■ Page excerpt:
↓
Press release -
RAC and RHA in joint call for driver safety
Industry partnership group calls for fast track diagnosis for sleep conditions
Driving with an undiagnosed sleep condition is more dangerous than drink driving, according to leading players in the motoring sector, which have joined forces to raise awareness of the problem among employers of commercial vehicle drivers.
With the Christmas party season in full swing, police forces across the country are rightly focussing on making sure people don’t drive home after drinking alcohol.
However, research released this month* has shown that driving with conditions such as obstructive sleep apnoea syndrome (OSAS) can be more of an impairment than having too much to drink.
Now, the RAC and Road Haulage Association (RHA) are backing calls for a fast track diagnostic and treatment pathway, for people suspected of having the condition who drive for a living because, if left untreated, these drivers pose a real threat to themselves and other road users.
Typically an OSAS sufferer will not always be aware that they have the condition so may not spot the warning signs, but will feel drowsy during the daytime and are more prone to fall asleep at the wheel when driving. Research in both the US and the UK** has demonstrated that the condition impairs driving to a greater degree than blood alcohol levels at the legal limit.
While the condition can affect anybody, the industry partnership is focussing on commercial drivers as accidents involving trucks and HGVs can have the most devastating impact, and employers can play an active role in ensuring their drivers are safe behind the wheel.
The Obstructive Sleep Apnoea Partnership Group, which includes the RAC and RHA, is calling for a four week waiting limit from diagnosis to treatment. Currently drivers can wait months for treatment which means they may lose their jobs, and as a result many people may not be coming forward to test for the condition.
The ‘Four Week Wait’ campaign was launched in March 2015 with the aim of persuading the Department of Health to implement the time limit, while calling on ministers/NICE to give the issue the priority it deserves so that the industry can move forward.
Professor John Stradling who was involved in the UK research study and is also a member of the OSA Partnership Group, said: “It is worth reminding anyone who considers driving with untreated OSAS, that the impairment to driving can be considerably greater than getting behind the wheel of a vehicle knowing due to exceeding the legal alcohol limit.
“There is a high risk of drivers with untreated OSAS losing concentration and falling asleep behind the wheel, leading to injury or death. There is a fully effective treatment available, so it is not worth the risk to the driver or other road users, thus we are asking employers to support their drivers and encourage them to come forward if they have concerns."
↑
■ Dataset records:
↓
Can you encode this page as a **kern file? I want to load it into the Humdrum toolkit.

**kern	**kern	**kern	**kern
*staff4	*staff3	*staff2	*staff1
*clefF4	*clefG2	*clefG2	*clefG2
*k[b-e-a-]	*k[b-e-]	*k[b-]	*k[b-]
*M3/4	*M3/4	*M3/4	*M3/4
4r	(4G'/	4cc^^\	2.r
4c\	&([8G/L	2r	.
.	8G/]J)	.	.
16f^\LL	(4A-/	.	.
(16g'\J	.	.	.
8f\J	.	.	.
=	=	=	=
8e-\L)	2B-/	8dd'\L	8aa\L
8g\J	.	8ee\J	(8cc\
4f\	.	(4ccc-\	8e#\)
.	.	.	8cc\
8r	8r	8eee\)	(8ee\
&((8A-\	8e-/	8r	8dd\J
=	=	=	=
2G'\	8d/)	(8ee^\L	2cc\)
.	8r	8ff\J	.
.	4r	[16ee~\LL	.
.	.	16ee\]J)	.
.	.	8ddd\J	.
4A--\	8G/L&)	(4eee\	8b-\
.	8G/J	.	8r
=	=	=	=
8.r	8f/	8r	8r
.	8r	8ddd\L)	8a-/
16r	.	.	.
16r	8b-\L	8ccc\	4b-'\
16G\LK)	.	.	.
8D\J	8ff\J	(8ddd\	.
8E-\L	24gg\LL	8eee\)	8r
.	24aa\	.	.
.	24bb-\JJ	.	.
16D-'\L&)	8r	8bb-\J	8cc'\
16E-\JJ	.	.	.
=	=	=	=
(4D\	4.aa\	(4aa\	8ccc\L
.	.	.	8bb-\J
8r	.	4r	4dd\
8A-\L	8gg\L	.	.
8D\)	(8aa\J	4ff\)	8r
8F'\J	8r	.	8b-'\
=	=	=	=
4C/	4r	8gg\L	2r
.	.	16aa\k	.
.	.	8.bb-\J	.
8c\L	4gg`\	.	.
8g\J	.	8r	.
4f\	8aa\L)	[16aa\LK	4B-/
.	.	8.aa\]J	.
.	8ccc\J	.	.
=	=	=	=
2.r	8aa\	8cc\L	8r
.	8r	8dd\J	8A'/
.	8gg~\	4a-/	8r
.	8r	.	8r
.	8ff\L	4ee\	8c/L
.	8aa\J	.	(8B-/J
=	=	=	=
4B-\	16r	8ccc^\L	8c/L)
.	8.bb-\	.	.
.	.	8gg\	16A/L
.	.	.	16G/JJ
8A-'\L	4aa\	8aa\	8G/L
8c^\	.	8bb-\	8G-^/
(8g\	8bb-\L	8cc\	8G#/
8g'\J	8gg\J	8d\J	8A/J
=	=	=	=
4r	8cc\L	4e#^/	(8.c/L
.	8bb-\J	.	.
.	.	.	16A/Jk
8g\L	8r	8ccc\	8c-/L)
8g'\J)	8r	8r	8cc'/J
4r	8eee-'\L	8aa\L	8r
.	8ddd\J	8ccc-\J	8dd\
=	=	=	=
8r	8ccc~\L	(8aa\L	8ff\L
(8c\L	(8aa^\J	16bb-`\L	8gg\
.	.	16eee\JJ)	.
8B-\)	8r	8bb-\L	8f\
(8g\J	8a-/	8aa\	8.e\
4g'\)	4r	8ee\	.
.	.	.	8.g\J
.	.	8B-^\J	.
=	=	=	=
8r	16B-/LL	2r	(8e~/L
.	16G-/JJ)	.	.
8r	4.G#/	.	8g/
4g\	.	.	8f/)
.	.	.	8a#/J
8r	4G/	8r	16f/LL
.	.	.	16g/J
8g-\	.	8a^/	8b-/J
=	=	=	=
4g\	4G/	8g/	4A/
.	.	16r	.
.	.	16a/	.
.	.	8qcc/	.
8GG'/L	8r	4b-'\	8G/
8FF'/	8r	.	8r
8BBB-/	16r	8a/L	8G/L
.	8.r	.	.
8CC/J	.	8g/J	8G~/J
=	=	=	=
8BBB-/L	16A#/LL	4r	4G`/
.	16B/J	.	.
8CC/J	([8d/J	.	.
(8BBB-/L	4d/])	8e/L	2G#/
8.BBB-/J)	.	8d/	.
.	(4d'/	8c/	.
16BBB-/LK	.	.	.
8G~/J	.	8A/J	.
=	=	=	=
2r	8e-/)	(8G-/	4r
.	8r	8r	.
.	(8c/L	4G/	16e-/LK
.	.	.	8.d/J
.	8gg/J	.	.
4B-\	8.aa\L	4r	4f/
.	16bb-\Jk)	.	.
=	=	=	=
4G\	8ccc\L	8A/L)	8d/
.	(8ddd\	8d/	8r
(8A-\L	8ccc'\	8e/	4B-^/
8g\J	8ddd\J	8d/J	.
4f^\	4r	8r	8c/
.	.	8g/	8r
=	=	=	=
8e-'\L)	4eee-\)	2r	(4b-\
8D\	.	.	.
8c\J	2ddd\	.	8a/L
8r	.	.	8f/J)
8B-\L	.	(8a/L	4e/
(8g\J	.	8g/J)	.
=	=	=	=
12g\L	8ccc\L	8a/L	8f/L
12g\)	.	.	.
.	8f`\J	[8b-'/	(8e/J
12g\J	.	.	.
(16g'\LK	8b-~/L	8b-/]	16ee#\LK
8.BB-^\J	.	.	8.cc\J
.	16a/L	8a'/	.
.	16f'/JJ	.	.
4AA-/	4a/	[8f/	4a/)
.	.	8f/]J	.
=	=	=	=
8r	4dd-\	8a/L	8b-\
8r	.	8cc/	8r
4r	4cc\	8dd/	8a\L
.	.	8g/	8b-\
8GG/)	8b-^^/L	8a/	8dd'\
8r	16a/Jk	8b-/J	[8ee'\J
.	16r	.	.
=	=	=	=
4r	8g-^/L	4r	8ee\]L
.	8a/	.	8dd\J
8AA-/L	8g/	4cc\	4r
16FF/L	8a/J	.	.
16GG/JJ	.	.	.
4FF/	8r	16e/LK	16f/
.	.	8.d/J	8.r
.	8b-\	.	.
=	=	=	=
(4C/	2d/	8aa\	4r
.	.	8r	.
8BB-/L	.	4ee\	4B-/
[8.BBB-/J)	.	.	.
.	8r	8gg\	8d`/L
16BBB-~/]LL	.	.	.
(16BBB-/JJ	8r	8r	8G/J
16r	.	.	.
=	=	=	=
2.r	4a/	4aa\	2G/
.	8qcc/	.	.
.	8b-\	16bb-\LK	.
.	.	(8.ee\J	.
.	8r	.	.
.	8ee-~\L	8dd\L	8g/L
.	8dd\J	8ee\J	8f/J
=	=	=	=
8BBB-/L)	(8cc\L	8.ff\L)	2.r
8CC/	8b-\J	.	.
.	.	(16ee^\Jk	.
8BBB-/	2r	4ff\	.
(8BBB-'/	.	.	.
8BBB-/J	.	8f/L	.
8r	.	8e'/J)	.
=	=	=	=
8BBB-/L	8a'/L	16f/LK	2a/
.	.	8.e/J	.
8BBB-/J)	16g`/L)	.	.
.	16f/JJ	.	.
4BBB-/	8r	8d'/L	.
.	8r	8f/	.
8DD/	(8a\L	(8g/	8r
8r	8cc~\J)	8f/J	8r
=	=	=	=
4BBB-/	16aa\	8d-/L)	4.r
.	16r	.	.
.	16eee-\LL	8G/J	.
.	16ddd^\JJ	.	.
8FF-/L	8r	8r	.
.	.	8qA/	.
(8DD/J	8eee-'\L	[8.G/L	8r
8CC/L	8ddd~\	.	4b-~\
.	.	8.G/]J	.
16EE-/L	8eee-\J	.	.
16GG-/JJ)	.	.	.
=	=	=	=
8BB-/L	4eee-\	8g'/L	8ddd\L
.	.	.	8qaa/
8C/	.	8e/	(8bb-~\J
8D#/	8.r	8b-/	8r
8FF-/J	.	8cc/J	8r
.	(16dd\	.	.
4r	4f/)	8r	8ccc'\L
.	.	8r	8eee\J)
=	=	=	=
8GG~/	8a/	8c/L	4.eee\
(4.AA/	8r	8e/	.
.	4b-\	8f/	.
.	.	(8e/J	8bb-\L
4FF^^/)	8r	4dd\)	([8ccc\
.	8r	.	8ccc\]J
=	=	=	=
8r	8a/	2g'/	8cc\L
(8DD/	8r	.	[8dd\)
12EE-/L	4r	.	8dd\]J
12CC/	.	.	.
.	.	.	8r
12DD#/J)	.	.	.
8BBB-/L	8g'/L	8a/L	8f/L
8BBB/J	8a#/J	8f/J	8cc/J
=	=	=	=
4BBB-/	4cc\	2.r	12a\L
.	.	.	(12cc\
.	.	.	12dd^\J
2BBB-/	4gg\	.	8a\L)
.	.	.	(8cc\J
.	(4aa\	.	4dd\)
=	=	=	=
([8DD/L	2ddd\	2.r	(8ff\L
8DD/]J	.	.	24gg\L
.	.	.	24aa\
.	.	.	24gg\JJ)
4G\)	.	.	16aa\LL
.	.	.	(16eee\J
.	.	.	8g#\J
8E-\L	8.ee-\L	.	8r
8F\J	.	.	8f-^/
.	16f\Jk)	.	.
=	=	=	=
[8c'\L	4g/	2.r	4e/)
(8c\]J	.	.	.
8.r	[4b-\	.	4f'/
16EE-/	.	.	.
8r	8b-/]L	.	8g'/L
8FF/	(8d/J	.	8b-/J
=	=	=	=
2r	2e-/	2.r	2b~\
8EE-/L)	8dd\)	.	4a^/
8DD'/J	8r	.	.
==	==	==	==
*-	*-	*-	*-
↑
■ Exercise tasks:
1. In the press release on driving with sleep conditions, what waiting limit from diagnosis to treatment is the Obstructive Sleep Apnoea Partnership Group calling for?
2. Continue the press release on driving with sleep conditions, starting after its final sentence.

■ Answers given:
1. A four week waiting limit.

2.
RAC roads policy spokesperson, Nicholas Lyes, said: “Commercial drivers are vital to the health and growth of the UK’s economy, so it’s only right that those behind the wheel are safe and aware of any health threats that might impair their driving ability.
“HGV drivers are among the most highly trained and skilled on the roads, but something like obstructive sleep apnoea can affect anybody, regardless of ability and experience, which is why we feel it is vital that they have access to a fast track diagnosis and treatment that ensures job security and they are back on the road within a few weeks.”
RHA deputy policy director, Colin Snape, urges employers to be aware of the danger signs and to highlight the issue to their drivers.
He said: “Drivers need to have confidence that if they come forward they will get treatment quickly, so that they can return to driving in no more than four weeks.
“The ‘Four Week Wait’ campaign sets out the standard that NICE needs to adopt if the transport community is to tackle this important road safety issue effectively.”
Notes to Editors
* Acute Sleep Deprivation and Risk of Motor Vehicle Crash Involvement, AAA Foundation, December 2016 - http://publicaffairsresources.aaa.biz/wp-content/uploads/2016/11/Acute-Sleep-Deprivation-and-Risk-of-Motor-Vehicle-Crash-Involvement.pdf
** The UK 2001 study compared the effects of OSA versus sleep deprivation versus alcohol (at roughly legal limit) on simulated driving performance. OSA impaired driving more than alcohol, and a whole night of sleep deprivation was slightly worse. So it is fair to say that OSA impairs simulated driving to a greater degree than at blood alcohol levels around the legal limit.